While educators could not agree on who or what was ultimately responsible for the widespread lack of basic skills among high school graduates, they did agree that their own efforts significantly improved student skills. While the effectiveness of remedial education is difficult to study, the few studies that have been conducted show that students who participate in remedial education are significantly more successful in college than are students who need such education but fail to enroll in the requisite courses.34 Independent assessments by researchers like David Breneman and William Haarlow repeat that "remediation is surely a good investment."35 This study suggests that the cost of remedial education per full-time equivalent student in post-secondary schools is about 10 percent less than the cost to produce a "successful" student in high school.

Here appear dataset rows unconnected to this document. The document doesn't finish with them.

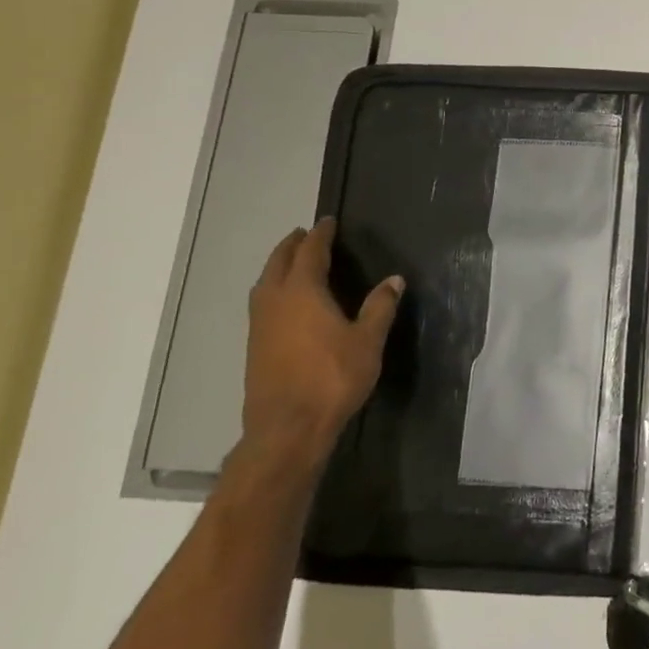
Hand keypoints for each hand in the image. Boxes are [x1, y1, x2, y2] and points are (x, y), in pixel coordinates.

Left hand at [241, 218, 402, 470]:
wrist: (288, 426)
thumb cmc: (333, 377)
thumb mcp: (368, 340)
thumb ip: (380, 307)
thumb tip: (394, 280)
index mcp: (303, 292)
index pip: (310, 252)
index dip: (320, 235)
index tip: (328, 221)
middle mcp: (275, 301)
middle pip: (279, 263)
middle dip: (292, 246)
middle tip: (306, 235)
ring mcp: (260, 324)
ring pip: (265, 283)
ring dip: (278, 267)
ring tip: (293, 262)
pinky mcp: (255, 346)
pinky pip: (262, 303)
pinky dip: (274, 289)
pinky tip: (287, 302)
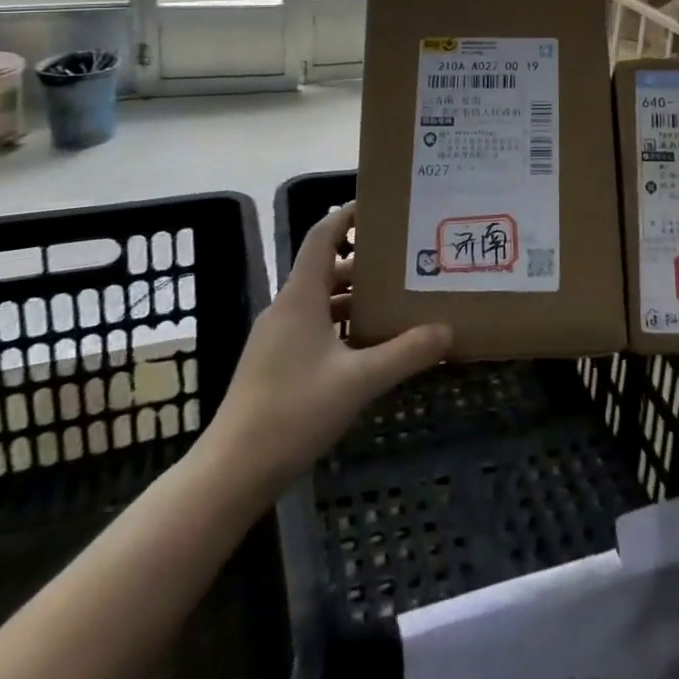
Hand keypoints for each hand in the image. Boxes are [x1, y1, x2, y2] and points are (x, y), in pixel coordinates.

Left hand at [206, 203, 451, 485]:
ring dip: (355, 297)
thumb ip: (405, 353)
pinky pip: (313, 326)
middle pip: (326, 267)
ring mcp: (276, 337)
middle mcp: (286, 307)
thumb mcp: (359, 381)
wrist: (231, 471)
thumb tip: (447, 330)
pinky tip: (368, 346)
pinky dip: (341, 324)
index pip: (323, 235)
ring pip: (321, 300)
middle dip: (365, 261)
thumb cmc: (294, 411)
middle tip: (406, 260)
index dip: (348, 215)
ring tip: (396, 301)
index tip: (382, 208)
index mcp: (301, 295)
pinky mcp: (274, 363)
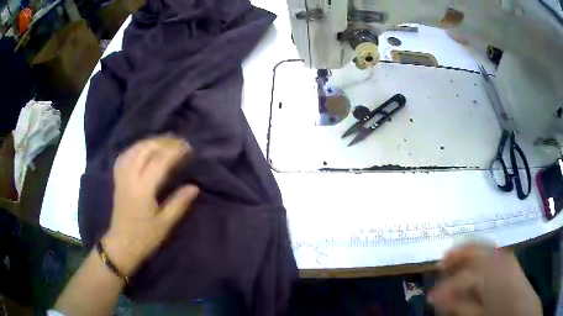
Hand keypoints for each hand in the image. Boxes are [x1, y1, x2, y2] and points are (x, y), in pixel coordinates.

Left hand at [102, 136, 198, 276]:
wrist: (121, 244)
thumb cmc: (144, 237)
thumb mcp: (165, 224)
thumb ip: (179, 203)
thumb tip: (194, 187)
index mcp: (143, 189)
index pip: (159, 162)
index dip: (174, 152)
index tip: (189, 148)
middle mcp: (130, 178)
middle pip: (145, 150)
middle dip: (163, 142)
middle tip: (179, 141)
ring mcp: (122, 177)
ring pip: (134, 150)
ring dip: (150, 141)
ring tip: (164, 140)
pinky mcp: (118, 179)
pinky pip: (125, 156)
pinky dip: (135, 148)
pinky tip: (143, 148)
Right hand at [429, 244, 541, 315]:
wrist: (521, 307)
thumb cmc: (499, 315)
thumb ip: (457, 306)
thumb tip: (436, 296)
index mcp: (489, 275)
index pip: (461, 276)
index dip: (444, 285)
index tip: (431, 295)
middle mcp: (497, 259)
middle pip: (472, 251)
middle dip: (454, 256)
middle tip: (440, 263)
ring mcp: (504, 256)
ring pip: (481, 247)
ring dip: (465, 252)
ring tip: (452, 258)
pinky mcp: (508, 258)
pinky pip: (489, 249)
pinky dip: (478, 251)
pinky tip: (472, 260)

If, as these observations suggest, remedial education is effective and relatively cheap, there is no reason to favor curtailing it. The observation that the lack of basic skills costs post-secondary schools and employers a great deal of money does not mean that the money spent on it is wasteful or unnecessary. To the contrary, with more than a third of high school students lacking basic skills, the evidence suggests that we ought to devote even more resources to remedial education.
Rather than cutting back on those who are treating the problem, we should focus our energies on identifying the cause and preventing its occurrence. There is certainly an element of truth in the observations of some remedial education instructors that the social problems of students account for some portion of their failure to acquire basic skills in high school. But educators can do little to change those social conditions. Instead, it is more productive to consider ways in which schools can reduce the number of students who graduate having never learned basic skills.

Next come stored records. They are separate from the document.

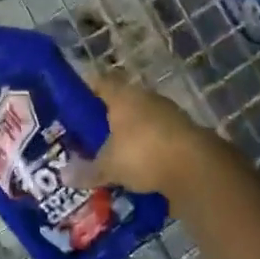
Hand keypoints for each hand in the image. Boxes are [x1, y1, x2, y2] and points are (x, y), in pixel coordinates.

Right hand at [68, 74, 237, 201]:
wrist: (196, 168)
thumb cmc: (143, 154)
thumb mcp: (109, 166)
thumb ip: (87, 170)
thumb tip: (63, 175)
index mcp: (122, 96)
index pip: (99, 82)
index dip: (86, 91)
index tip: (73, 106)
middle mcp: (145, 98)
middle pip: (121, 102)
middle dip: (108, 118)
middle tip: (91, 137)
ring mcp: (169, 113)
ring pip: (142, 120)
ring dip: (132, 135)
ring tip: (116, 157)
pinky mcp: (186, 133)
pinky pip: (159, 138)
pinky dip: (150, 149)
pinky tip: (142, 169)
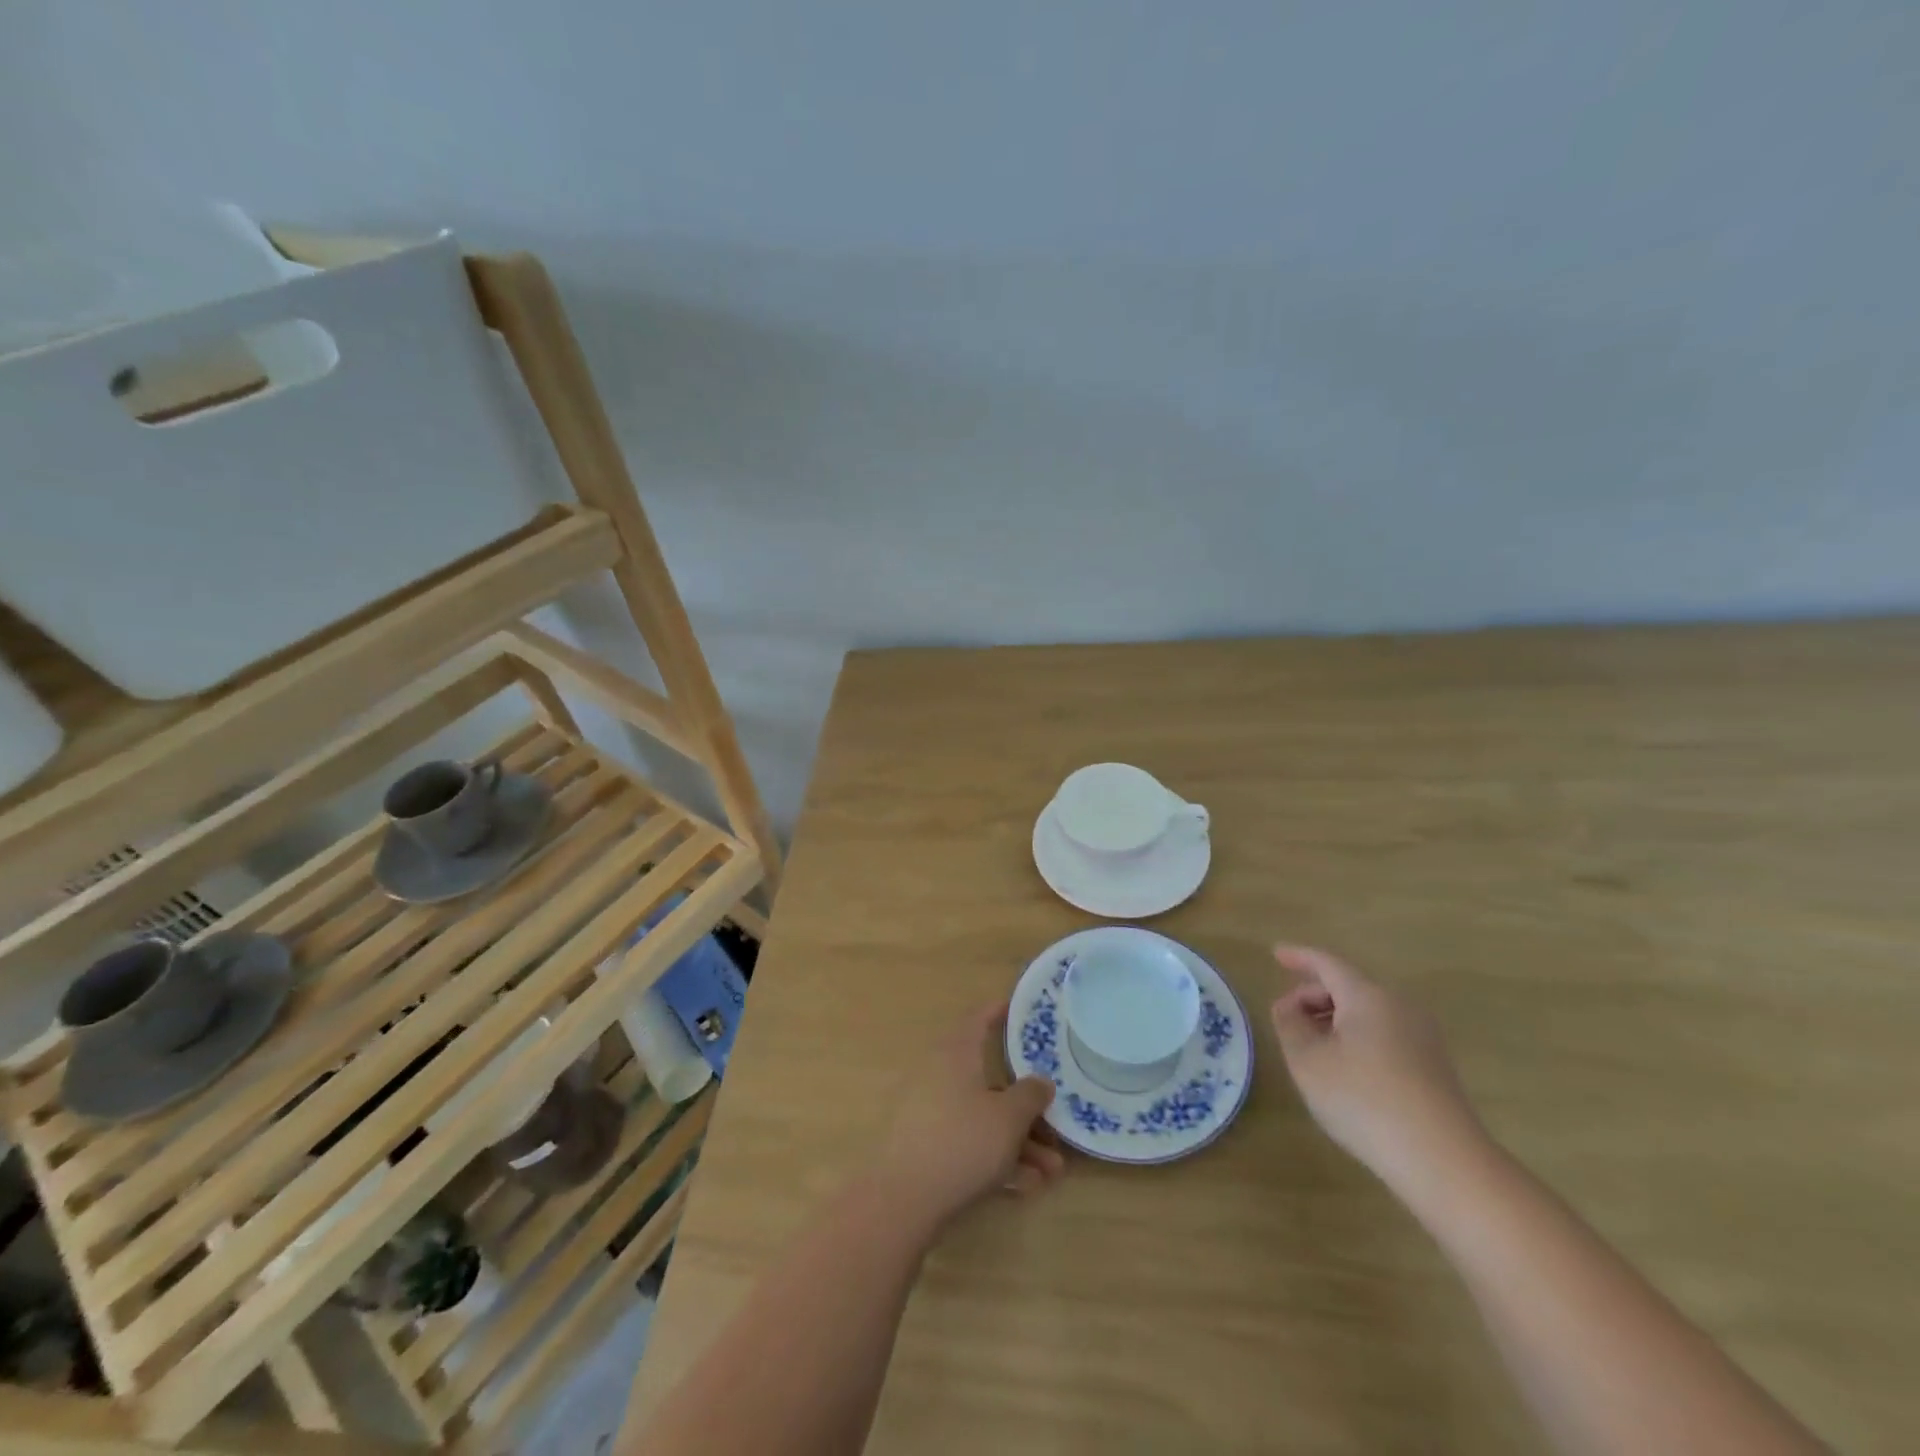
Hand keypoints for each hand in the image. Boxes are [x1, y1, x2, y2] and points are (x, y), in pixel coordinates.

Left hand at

While this study does not deal at length with solutions to the problem, it is reasonable to conclude with some possible solutions to this burgeoning problem of remedial education:
1. Public school districts and private schools should implement a rigorous test that students must pass before graduating from high school. At the very least, this would re-enforce the idea that there is an academic standard high school students are expected to attain in order to graduate. While it is no panacea, a graduation test would help to shore up the integrity of a high school diploma and give high schools a greater incentive to ensure that their students acquired basic skills.
2. Public school districts and private schools should shoulder at least some of the financial burden of addressing the lack of basic skills among their graduates. A number of organizations have proposed some sort of "money-back guarantee" for high school diplomas. In other words, if high school graduates are unable to demonstrate mastery of basic skills, schools would have to pay for at least some of the cost of remedial education for those students. This financial responsibility would provide a further incentive to schools to ensure that their graduates were minimally competent.
3. Allow families to choose the elementary and secondary schools their children attend. Parents should be able to choose alternative schools for their children when a school or district fails to provide an adequate education. One of the reasons that America's system of higher education attracts the best students from all over the world is the presence of a competitive system that provides students with choices. Post-secondary students can choose among a large number of community colleges, public universities, private colleges, or vocational schools. Meanwhile, elementary and secondary students are assigned to their schools, and are unable to escape poor performing schools unless they possess the financial wherewithal to relocate to a better public school district or pay tuition at a private school. Offering K-12 student the same kind of school choices that we already provide college students will create a more competitive elementary and secondary system that delivers higher quality and greater opportunities.